**Input data**
*** Begin section ***

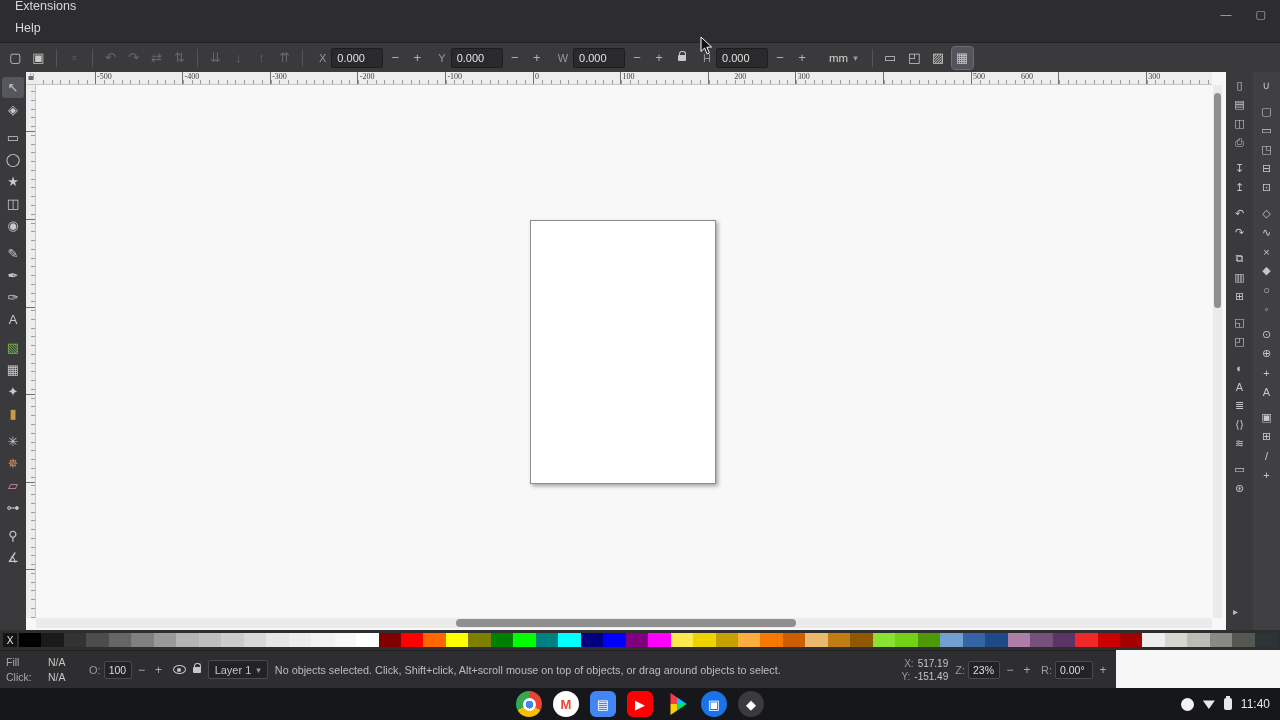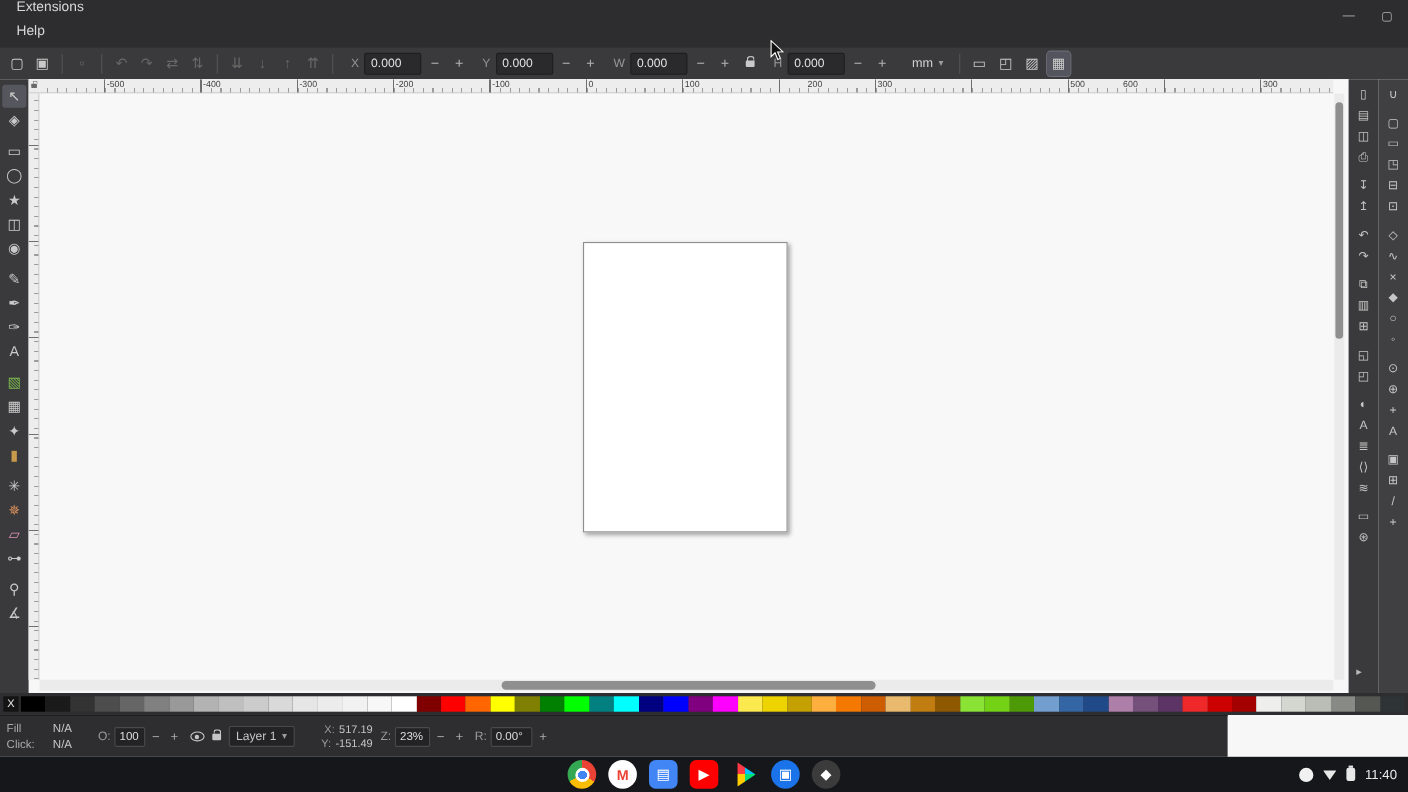"-500" .hr-label { font-family: none -> Liberation Serif, serif }
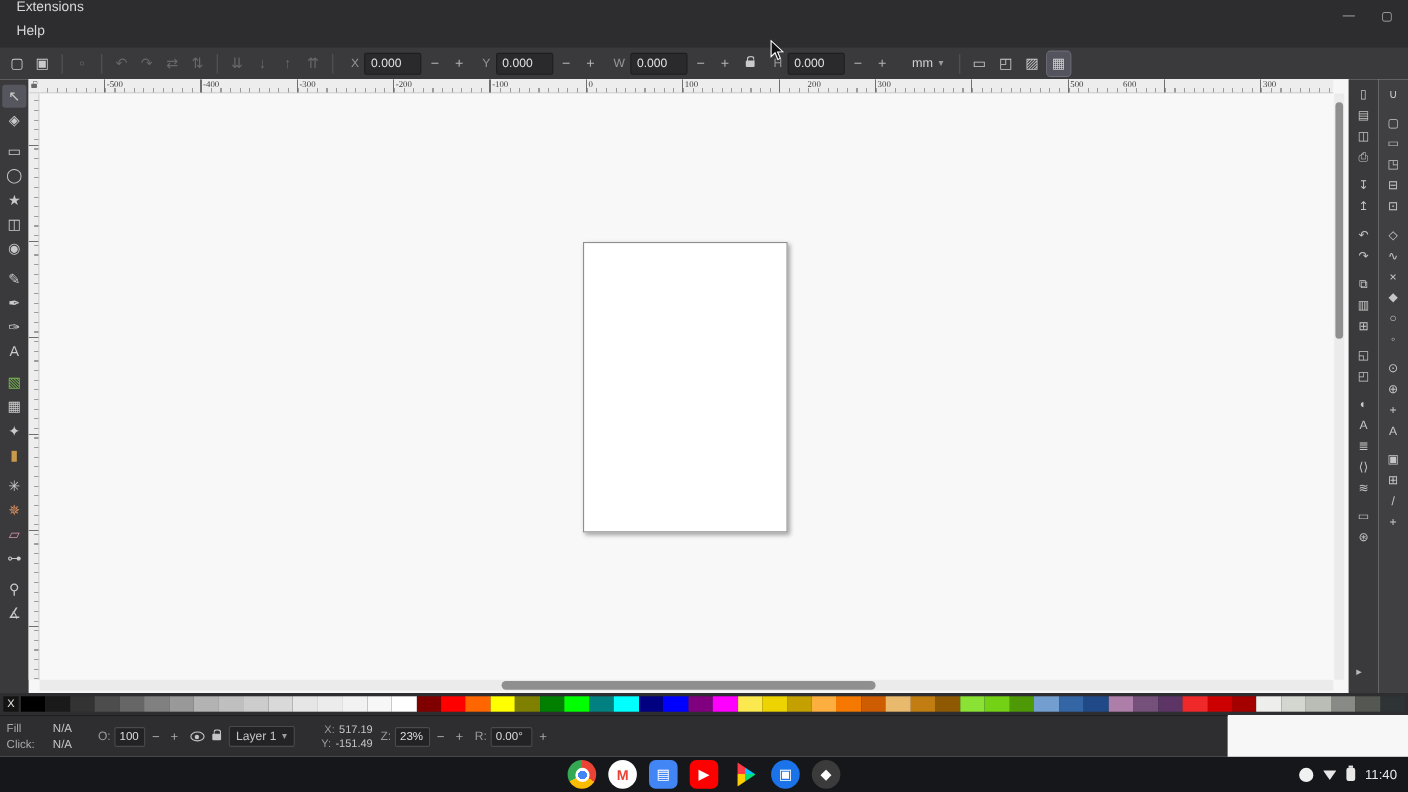"No objects selected. Click, Shift+click," div { html: none -> <div>No objects selected. Click, Shift+click, Alt+scroll mouse on top of objects, or drag around objects to select.</div> }
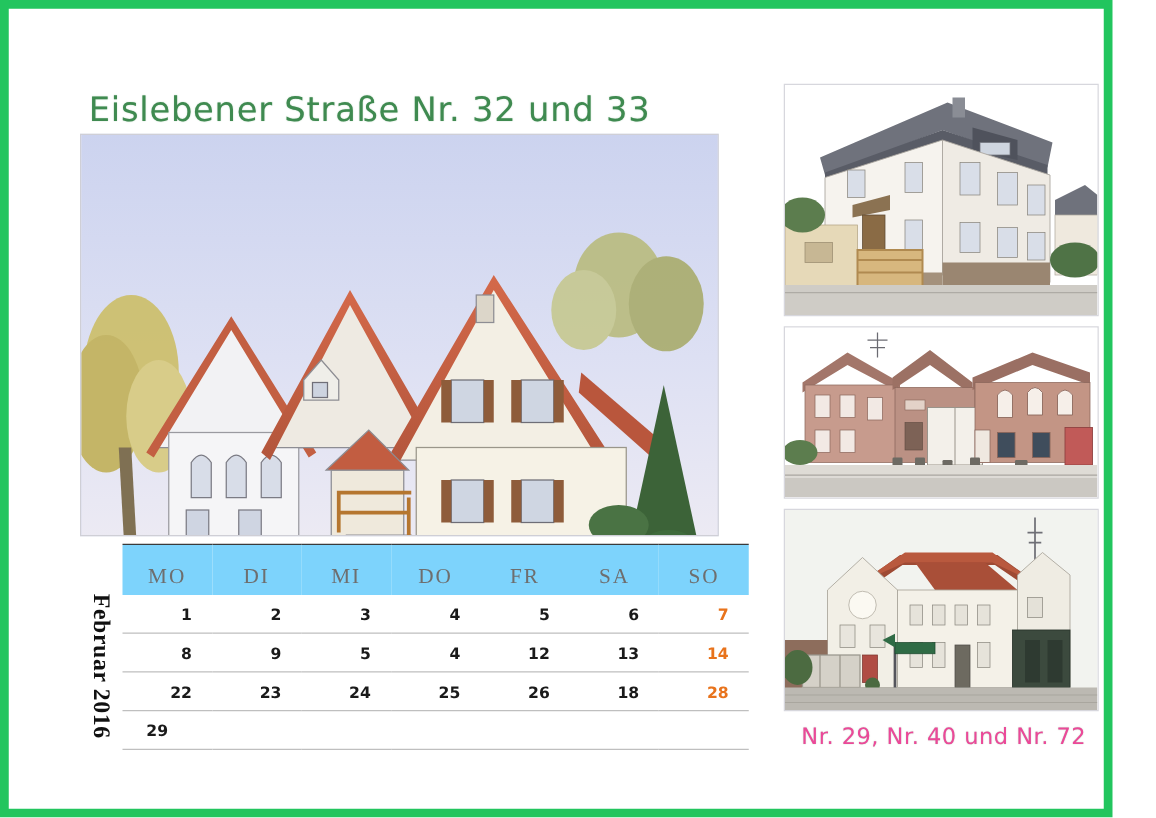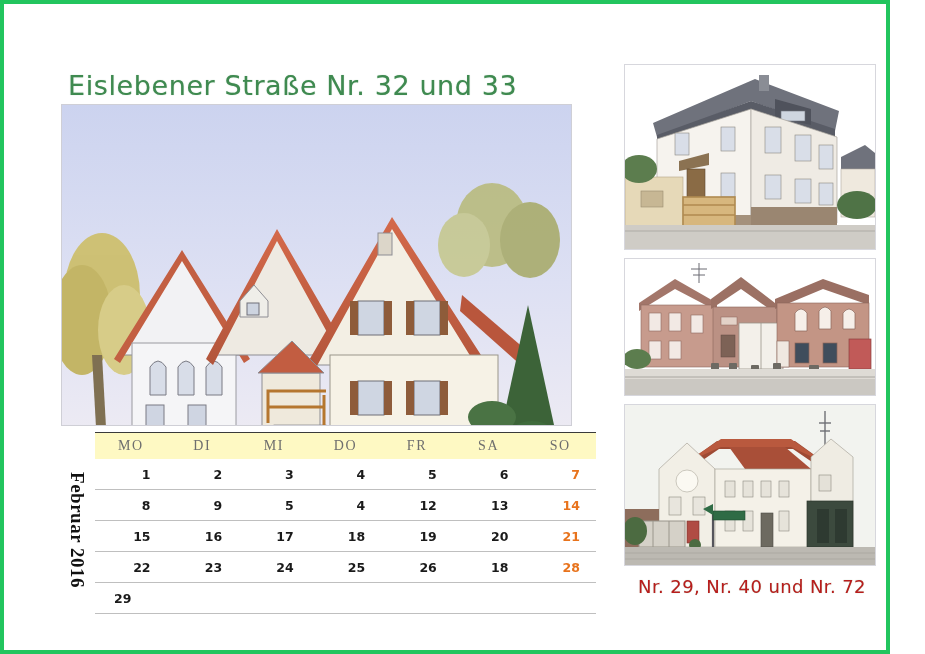"Eislebener Straße Nr. 32 und" #page { border: 4px solid #22c55e -> 7px solid #22c55e }
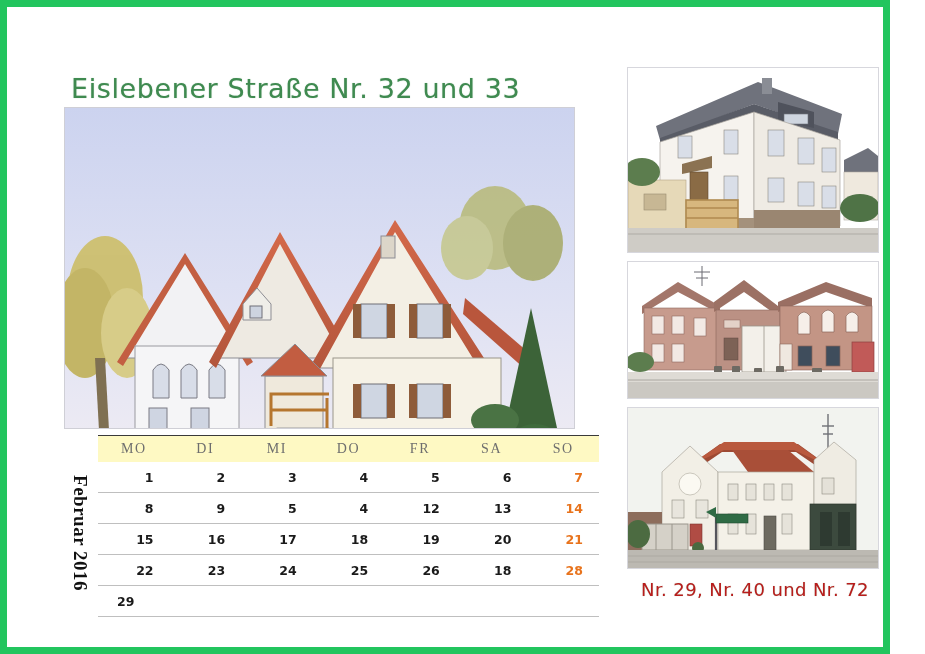"MO" table#cal th { background: #fef9c3 -> #7dd3fc; font-size: 14px -> 17px; padding: 5px 0 5px 0 -> 15px 0 5px 0 }
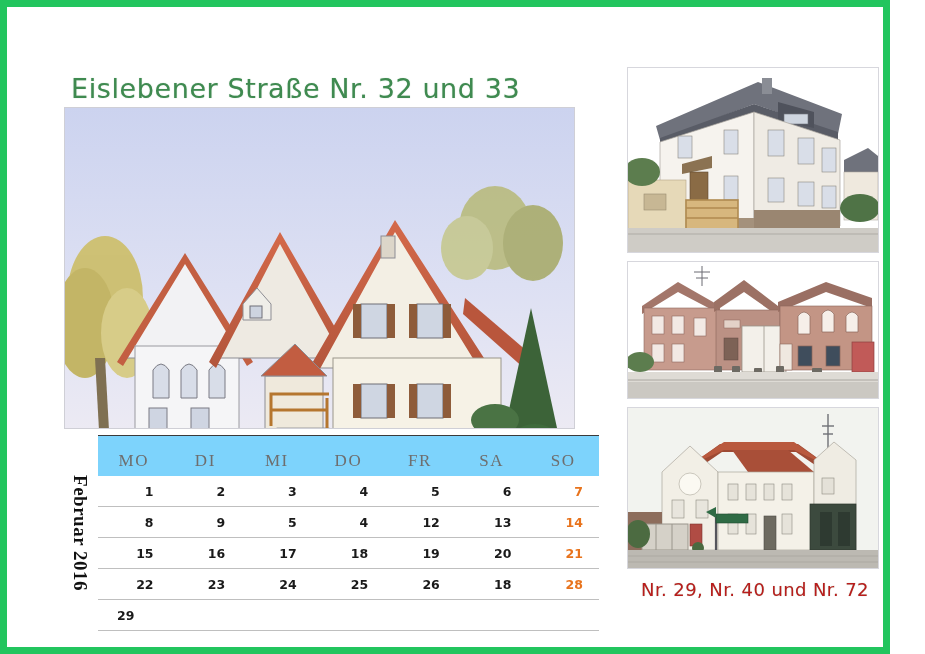"15" tr { html: <tr> <td>15</td> <td>16</td> <td>17</td> <td>18</td> <td>19</td> <td>20</td> <td>21</td> </tr> -> none }
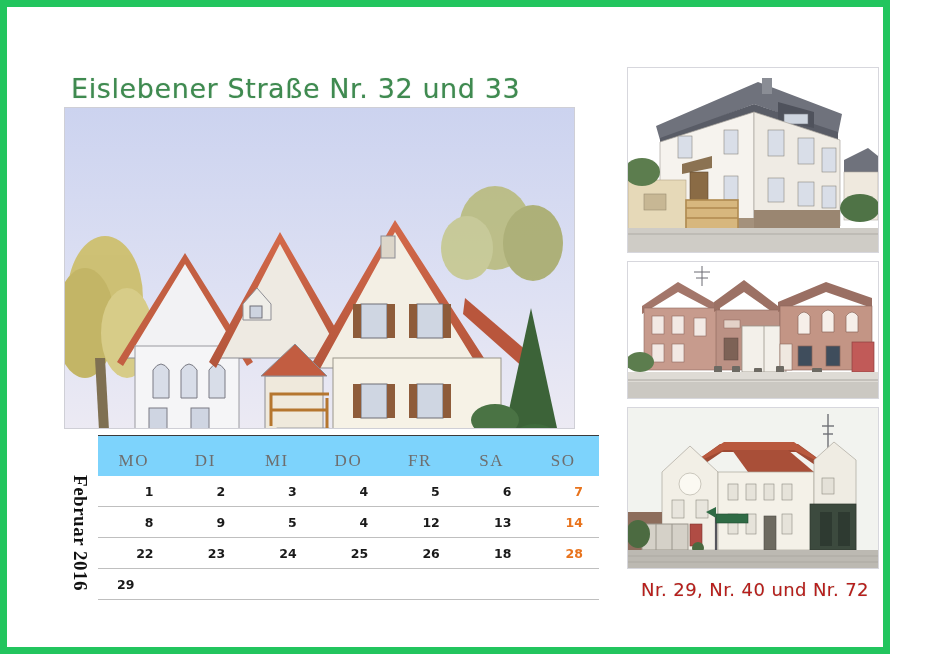"Nr. 29, Nr. 40 und" #caption { color: #b91c1c -> #ec4899 }
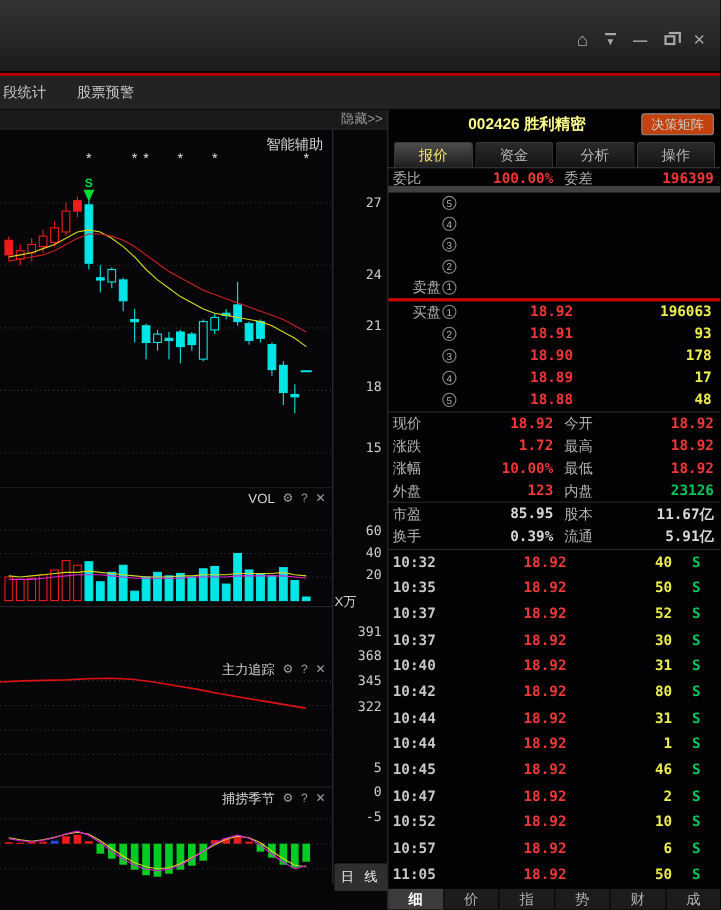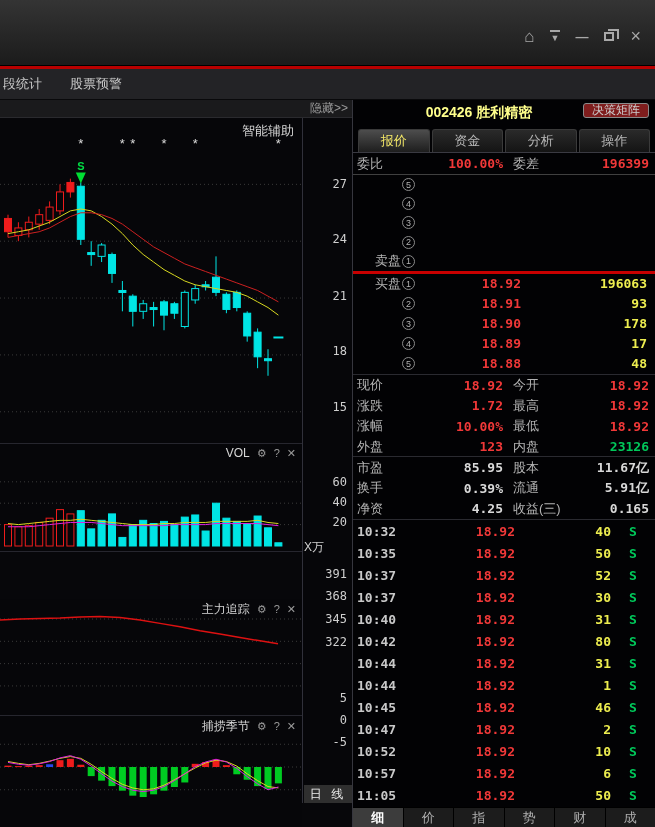"决策矩阵" .matrix-btn { background: #7f1d1d -> #c2410c; height: 15px -> 20px }
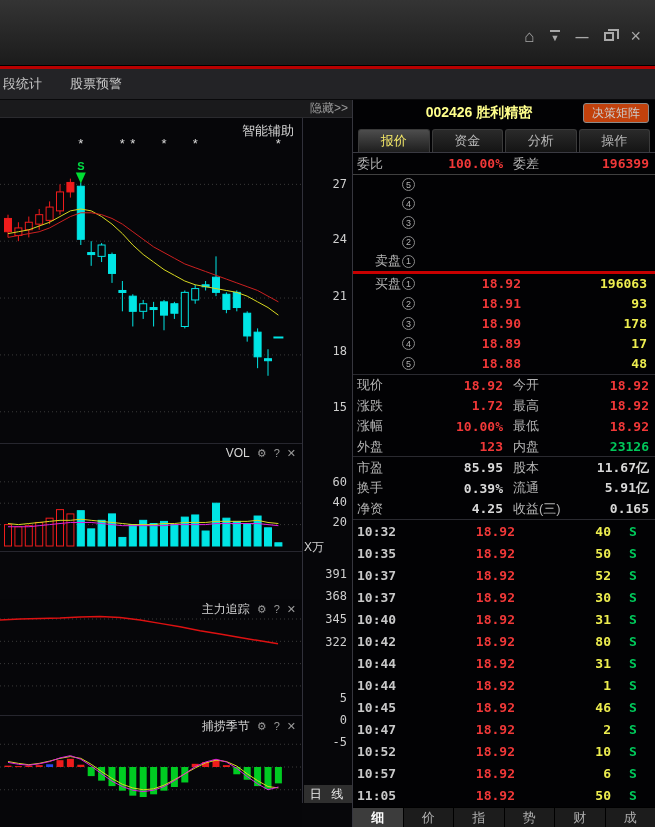"委比" .weibi { border-bottom: 1px solid #404040 -> 6px solid #404040 }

*** End section ***

**Aim of the exercise**
The listing above must be repeated exactly. Its pictures are not part of the copy.

**Exercise response**
"-500" .hr-label { font-family: none -> Liberation Serif, serif }
"No objects selected. Click, Shift+click," div { html: none -> <div>No objects selected. Click, Shift+click, Alt+scroll mouse on top of objects, or drag around objects to select.</div> }
"Eislebener Straße Nr. 32 und" #page { border: 4px solid #22c55e -> 7px solid #22c55e }
"MO" table#cal th { background: #fef9c3 -> #7dd3fc; font-size: 14px -> 17px; padding: 5px 0 5px 0 -> 15px 0 5px 0 }
"15" tr { html: <tr> <td>15</td> <td>16</td> <td>17</td> <td>18</td> <td>19</td> <td>20</td> <td>21</td> </tr> -> none }
"Nr. 29, Nr. 40 und" #caption { color: #b91c1c -> #ec4899 }
"决策矩阵" .matrix-btn { background: #7f1d1d -> #c2410c; height: 15px -> 20px }
"委比" .weibi { border-bottom: 1px solid #404040 -> 6px solid #404040 }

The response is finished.